A remarkable young talent
With a complex musical vision grounded in gorgeous melody, San Diego pianist Danny Green's new CD shows an artist drawing on modernist threads from Art Tatum to Dave Brubeck to Keith Jarrett while never getting too far out there. He also paints everything with a slight pan-Caribbean groove think a younger Monty Alexander.
The 11 tracks here are all straight-ahead jazz, and display a nicely developed ability to change up tempo. On the faster pieces, Green's left hand propels everything along with a charismatic urgency. Slow it down, and he shows a wonderful touch at lingering over a note, over a space, a pause.
Green takes most of the leads on various keyboards acoustic piano, Fender Rhodes, melodica. Acoustic piano seems the best fit for his playing, providing him a richness of palette with which to create his solos. Equal parts percussive attack and thematic improvisation, Green's solos rework the main melody of a song without abandoning the thread. And he more than holds his own on the tracks where he's joined by North County jazz fixture Tripp Sprague on soprano sax. The rhythm section of bassist Justin Grinnell, drummer Dylan Savage and percussionist Allan Phillips is so solid they could never be said to be extraneous, but so strong is Green's own rhythmic foundation on piano that surely a solo album lies in his future.

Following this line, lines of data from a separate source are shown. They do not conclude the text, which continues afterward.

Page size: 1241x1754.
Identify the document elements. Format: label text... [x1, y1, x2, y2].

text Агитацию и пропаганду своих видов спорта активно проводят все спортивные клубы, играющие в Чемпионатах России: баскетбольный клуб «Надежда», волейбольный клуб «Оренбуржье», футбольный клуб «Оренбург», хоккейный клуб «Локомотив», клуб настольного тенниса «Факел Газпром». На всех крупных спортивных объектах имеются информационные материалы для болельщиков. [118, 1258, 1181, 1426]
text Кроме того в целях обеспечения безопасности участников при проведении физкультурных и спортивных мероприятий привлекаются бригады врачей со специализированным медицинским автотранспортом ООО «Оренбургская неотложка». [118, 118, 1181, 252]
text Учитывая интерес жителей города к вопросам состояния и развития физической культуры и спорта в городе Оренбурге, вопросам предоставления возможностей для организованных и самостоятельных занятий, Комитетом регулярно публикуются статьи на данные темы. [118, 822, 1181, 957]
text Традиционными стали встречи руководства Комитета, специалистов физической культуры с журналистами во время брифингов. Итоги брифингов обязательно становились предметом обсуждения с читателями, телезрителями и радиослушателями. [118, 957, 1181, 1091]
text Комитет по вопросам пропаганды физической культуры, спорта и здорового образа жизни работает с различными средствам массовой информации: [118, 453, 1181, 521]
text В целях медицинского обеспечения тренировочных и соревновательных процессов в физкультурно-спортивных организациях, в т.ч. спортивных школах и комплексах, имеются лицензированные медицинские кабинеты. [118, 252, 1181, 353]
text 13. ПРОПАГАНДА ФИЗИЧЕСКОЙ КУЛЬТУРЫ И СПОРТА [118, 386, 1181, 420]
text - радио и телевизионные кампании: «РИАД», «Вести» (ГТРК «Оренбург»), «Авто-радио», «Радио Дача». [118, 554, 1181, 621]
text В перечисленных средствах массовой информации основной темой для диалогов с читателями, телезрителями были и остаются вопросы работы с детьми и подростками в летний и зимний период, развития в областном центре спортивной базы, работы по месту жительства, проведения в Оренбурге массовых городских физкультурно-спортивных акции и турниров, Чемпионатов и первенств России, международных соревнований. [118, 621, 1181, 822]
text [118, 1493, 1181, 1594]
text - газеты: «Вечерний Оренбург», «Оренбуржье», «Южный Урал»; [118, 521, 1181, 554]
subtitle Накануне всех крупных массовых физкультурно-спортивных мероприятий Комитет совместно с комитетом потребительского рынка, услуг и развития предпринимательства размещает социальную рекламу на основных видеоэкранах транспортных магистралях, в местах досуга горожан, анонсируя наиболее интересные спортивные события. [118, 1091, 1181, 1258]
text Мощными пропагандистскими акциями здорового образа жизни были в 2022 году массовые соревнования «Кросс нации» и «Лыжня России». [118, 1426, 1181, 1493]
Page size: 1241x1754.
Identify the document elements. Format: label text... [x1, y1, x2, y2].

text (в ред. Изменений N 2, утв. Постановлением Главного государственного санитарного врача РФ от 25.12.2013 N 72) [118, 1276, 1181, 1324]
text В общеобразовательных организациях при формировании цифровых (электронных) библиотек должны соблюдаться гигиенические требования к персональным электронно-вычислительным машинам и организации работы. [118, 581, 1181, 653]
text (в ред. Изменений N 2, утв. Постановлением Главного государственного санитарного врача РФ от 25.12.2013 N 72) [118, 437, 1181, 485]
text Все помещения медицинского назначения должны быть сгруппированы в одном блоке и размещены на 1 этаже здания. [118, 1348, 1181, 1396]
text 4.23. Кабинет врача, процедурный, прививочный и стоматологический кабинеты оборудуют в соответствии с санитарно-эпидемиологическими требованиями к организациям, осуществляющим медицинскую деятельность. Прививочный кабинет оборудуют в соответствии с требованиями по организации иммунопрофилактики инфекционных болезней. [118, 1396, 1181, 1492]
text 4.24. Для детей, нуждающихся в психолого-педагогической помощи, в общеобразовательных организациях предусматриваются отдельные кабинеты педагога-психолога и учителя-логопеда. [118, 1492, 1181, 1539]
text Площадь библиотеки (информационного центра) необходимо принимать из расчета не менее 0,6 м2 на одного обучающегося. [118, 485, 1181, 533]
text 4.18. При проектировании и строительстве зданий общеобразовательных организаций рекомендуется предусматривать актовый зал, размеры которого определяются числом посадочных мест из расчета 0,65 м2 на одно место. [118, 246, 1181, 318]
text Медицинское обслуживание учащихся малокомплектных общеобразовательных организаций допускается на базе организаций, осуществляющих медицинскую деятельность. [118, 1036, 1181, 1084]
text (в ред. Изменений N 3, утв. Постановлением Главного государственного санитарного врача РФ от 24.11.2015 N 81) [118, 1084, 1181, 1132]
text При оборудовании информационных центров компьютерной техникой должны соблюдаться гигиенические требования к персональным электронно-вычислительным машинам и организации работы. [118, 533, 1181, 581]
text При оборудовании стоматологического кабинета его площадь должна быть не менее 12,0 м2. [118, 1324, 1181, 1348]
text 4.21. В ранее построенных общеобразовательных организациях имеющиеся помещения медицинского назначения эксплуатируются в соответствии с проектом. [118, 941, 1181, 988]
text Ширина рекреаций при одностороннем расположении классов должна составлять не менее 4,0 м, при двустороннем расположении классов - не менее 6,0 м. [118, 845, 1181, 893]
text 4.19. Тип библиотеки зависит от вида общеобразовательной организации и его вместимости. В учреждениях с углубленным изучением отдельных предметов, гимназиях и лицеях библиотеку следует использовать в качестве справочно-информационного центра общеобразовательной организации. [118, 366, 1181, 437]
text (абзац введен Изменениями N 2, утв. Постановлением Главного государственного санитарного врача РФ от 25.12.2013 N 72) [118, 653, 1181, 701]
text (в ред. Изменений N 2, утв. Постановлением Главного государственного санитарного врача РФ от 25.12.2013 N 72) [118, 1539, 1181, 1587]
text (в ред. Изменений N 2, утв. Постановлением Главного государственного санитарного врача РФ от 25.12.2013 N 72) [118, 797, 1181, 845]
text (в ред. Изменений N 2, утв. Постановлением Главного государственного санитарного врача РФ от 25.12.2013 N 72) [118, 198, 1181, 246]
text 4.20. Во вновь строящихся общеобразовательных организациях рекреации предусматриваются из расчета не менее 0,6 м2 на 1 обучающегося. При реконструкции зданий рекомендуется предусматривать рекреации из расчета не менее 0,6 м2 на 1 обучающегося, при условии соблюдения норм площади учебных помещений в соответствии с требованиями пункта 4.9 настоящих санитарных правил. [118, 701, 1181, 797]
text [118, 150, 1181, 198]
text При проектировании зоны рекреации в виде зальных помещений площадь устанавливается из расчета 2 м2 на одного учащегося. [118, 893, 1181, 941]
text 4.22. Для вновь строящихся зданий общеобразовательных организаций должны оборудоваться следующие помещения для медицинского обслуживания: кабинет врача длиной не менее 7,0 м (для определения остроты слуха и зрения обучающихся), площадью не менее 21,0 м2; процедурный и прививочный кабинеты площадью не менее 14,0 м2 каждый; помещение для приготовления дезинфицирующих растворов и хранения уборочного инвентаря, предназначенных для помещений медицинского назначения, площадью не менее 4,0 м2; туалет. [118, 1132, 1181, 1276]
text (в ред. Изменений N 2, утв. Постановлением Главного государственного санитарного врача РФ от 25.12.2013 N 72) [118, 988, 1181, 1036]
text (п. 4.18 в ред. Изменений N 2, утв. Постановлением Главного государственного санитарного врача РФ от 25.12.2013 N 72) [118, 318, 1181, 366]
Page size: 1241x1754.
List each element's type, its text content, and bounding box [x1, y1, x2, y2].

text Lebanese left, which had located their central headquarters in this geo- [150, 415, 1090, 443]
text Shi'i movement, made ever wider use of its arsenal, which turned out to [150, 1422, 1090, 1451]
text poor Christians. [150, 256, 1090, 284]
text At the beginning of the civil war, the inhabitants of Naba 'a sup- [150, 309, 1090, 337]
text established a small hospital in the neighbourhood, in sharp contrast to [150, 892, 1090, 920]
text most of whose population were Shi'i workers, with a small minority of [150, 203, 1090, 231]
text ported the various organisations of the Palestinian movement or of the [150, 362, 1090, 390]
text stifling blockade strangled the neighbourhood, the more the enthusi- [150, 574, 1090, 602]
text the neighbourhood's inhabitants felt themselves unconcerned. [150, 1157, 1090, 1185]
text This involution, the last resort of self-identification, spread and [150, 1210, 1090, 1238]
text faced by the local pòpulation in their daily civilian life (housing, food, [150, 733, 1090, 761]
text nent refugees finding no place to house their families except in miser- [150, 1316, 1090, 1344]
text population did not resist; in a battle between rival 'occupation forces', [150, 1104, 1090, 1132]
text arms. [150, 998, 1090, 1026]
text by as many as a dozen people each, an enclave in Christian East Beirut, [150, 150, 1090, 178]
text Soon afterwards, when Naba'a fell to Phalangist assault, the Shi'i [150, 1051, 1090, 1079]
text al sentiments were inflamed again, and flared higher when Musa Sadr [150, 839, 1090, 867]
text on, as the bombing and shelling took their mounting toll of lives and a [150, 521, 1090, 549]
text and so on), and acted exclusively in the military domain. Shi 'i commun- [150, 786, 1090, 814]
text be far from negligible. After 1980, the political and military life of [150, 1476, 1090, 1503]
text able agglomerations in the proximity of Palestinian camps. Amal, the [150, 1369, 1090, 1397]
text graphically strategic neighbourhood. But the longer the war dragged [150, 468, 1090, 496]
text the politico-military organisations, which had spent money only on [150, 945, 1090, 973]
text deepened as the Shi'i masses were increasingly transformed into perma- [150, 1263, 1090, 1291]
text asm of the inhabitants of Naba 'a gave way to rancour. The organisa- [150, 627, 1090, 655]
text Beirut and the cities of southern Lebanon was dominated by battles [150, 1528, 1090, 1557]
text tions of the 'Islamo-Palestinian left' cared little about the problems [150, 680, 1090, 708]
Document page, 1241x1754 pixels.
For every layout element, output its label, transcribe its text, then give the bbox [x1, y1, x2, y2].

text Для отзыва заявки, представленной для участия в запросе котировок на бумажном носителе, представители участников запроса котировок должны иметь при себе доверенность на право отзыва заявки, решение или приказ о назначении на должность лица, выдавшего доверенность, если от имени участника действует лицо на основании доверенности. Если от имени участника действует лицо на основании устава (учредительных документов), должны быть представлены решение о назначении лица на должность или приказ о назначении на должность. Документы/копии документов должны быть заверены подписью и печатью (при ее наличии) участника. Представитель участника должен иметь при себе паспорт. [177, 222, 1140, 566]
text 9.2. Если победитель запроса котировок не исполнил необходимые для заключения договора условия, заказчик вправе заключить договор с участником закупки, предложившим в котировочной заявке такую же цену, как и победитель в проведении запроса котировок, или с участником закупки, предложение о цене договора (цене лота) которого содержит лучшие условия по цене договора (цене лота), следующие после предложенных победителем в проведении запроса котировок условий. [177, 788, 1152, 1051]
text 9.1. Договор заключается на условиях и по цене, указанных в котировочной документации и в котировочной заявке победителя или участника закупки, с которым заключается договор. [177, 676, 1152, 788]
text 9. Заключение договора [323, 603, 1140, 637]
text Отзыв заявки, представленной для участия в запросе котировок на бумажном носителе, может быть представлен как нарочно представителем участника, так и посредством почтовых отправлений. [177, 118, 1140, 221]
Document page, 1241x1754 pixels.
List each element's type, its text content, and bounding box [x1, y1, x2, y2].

All but one of the songs were written by Green (the lone cover being of Danilo Perez's "Suite for the Americas"), and all display a timeless elegance and grace. Most would have fit comfortably on classic albums by any of the artists listed above.
He doesn't seem to play out much, at least not as leader, but judging by the evidence of this disc Danny Green is a remarkable young talent who is already among the very best jazz musicians in San Diego.